* **EXTRACTED DATA**:
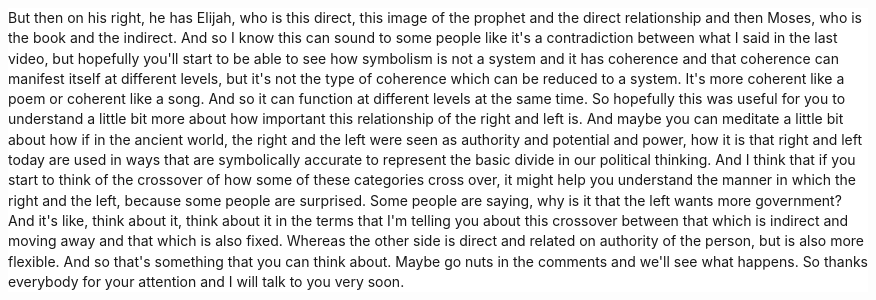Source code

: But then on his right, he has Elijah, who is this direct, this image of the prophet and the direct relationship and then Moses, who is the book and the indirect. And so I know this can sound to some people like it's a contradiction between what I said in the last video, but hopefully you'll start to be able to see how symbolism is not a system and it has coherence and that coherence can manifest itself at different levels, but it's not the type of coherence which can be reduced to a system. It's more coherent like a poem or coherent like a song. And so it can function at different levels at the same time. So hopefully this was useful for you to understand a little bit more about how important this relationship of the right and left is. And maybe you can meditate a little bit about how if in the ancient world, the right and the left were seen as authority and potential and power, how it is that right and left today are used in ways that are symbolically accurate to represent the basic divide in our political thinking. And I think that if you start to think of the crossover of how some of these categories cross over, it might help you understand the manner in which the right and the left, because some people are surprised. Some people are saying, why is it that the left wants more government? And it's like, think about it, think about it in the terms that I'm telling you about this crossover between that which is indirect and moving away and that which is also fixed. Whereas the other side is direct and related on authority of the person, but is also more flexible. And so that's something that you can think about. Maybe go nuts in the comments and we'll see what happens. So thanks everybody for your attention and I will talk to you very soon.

==

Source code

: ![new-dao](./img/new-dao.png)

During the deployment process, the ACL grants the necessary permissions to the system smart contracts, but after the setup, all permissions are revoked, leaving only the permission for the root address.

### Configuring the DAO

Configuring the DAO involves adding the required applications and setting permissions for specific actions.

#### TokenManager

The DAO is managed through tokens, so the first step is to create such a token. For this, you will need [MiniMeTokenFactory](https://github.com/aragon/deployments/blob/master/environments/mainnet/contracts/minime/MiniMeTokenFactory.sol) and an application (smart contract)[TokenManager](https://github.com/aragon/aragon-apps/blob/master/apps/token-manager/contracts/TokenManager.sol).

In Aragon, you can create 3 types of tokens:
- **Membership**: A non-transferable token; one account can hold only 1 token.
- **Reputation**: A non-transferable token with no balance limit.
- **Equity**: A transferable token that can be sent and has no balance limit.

==

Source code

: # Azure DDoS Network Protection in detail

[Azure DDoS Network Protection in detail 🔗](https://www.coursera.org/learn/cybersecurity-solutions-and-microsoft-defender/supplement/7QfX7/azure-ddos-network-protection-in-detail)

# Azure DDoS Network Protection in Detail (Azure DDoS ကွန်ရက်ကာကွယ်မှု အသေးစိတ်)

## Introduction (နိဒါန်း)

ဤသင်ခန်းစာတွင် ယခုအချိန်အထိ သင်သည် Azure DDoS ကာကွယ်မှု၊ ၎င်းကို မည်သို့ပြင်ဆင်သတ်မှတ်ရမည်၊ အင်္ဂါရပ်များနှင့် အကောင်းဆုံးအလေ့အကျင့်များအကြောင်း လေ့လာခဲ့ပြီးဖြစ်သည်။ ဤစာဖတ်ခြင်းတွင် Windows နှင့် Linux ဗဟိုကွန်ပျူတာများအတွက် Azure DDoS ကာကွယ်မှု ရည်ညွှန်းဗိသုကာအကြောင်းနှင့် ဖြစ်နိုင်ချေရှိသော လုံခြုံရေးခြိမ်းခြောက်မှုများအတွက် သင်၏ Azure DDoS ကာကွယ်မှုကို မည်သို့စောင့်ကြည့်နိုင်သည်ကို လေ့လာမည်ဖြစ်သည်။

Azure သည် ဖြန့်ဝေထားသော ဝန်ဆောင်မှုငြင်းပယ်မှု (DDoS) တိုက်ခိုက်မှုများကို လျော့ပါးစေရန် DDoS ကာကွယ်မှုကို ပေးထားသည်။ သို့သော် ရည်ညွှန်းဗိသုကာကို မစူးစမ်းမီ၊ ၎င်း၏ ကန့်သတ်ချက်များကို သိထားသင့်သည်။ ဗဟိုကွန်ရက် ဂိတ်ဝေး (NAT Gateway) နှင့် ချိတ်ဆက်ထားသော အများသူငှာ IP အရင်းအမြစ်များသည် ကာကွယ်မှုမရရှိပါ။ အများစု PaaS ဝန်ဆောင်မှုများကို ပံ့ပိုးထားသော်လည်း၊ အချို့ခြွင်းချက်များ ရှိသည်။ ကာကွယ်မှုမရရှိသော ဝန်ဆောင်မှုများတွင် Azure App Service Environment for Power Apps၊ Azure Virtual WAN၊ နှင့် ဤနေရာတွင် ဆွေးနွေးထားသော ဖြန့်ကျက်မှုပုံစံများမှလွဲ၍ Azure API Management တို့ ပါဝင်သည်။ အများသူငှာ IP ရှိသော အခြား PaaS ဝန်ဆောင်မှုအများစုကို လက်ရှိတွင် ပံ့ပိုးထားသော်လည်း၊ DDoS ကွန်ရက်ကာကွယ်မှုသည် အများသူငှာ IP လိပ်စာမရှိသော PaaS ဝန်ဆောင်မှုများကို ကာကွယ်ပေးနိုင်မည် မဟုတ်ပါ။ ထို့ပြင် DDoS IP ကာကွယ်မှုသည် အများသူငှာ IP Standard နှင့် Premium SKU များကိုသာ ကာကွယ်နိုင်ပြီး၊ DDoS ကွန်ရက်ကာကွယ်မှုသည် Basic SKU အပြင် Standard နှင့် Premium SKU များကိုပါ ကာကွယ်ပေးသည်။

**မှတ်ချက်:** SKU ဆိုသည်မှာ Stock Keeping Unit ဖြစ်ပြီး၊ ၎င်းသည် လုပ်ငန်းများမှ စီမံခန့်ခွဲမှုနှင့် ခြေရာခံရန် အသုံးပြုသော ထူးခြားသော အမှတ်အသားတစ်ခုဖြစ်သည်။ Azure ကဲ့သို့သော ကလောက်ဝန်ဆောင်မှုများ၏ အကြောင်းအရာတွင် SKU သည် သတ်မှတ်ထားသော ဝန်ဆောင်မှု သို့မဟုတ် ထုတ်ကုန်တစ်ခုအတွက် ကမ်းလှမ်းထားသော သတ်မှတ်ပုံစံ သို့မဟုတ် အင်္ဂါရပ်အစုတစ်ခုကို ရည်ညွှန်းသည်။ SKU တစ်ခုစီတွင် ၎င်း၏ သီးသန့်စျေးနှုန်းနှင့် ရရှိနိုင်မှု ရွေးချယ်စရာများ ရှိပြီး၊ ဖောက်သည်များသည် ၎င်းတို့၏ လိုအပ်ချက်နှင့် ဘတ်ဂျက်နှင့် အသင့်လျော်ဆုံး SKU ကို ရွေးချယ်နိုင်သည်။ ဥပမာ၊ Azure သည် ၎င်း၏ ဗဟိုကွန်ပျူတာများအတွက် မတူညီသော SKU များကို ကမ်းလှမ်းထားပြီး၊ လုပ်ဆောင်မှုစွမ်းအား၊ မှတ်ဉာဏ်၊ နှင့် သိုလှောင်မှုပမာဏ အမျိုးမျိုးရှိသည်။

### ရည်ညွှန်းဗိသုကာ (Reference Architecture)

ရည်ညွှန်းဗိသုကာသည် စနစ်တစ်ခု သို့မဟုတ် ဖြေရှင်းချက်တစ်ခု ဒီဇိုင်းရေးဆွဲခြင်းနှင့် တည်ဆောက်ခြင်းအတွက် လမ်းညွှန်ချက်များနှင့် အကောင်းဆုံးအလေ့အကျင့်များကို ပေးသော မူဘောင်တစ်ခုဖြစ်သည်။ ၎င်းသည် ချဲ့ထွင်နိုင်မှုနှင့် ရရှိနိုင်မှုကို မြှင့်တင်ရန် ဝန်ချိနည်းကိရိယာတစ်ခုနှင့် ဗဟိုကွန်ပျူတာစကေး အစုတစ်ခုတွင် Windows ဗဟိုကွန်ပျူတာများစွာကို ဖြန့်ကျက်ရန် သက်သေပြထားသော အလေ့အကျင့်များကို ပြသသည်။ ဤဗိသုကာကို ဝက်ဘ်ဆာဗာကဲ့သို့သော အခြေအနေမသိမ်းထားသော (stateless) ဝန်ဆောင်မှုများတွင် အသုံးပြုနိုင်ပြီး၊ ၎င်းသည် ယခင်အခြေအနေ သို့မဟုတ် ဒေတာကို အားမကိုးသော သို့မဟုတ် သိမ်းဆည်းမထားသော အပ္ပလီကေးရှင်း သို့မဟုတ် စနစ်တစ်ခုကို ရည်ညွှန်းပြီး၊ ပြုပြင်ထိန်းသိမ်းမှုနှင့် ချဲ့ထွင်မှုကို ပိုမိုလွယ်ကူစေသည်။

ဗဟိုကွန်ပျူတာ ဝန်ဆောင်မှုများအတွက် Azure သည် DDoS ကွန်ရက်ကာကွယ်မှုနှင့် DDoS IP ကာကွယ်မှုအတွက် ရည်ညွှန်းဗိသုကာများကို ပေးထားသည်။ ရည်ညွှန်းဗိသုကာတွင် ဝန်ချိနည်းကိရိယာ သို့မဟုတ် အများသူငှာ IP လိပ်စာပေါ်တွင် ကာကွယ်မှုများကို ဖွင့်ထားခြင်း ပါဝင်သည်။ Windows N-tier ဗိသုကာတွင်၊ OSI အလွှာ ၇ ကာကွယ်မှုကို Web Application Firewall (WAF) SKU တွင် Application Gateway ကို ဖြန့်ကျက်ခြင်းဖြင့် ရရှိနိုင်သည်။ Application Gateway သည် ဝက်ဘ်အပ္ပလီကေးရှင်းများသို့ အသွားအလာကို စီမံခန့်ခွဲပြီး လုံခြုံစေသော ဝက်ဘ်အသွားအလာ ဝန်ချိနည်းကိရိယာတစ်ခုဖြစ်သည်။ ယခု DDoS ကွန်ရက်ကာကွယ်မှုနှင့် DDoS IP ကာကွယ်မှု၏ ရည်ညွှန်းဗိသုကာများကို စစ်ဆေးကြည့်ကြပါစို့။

* **WORK REQUIRED**: Once you find the line with "### ရည်ညွှန်းဗိသုကာ (Reference Architecture)" above, print it and every line after it up to and including the line with "ရည်ညွှန်းဗိသုကာသည် စနစ်တစ်ခု သို့မဟုတ်", exactly as written and nothing else.

* **REPLY TO THE EXERCISE**:
### ရည်ညွှန်းဗိသုကာ (Reference Architecture)

ရည်ညွှန်းဗိသုကာသည် စနစ်တစ်ခု သို့မဟုတ် ဖြေရှင်းချက်တစ်ခု ဒီဇိုင်းရေးဆွဲခြင်းနှင့် တည်ဆောက်ခြင်းအတွက် လမ်းညွှန်ချက်များနှင့် အကောင်းဆုံးအလေ့အကျင့်များကို ပေးသော မူဘောင်တစ်ခုဖြစ်သည်။ ၎င်းသည် ချဲ့ထွင်နိုင်မှုနှင့် ရရှိနိုင်မှုကို မြှင့်တင်ရန် ဝန်ချိနည်းကိရိယာတစ်ခုနှင့် ဗဟိုကွန်ပျူတာစကေး အစုတစ်ခုတွင် Windows ဗဟိုကွန်ပျူတာများစွာကို ဖြန့်ကျက်ရန် သက်သေပြထားသော အလေ့အကျင့်များကို ပြသသည်။ ဤဗိသုကာကို ဝက်ဘ်ဆာဗာကဲ့သို့သော အခြေအနေမသိမ်းထားသော (stateless) ဝန်ဆောင်မှုများတွင် အသုံးပြုနိုင်ပြီး၊ ၎င်းသည် ယခင်အခြေအနေ သို့မဟုတ် ဒေတာကို အားမကိုးသော သို့မဟုတ် သိမ်းဆည်းမထားသော အပ္ပလီကေးရှင်း သို့မဟုတ် စနစ်တစ်ခုကို ရည်ညွှန်းပြီး၊ ပြုပြင်ထိန်းသိမ်းမှုနှင့် ချဲ့ထွင်မှုကို ပိုမိုလွယ်ကူစေသည်။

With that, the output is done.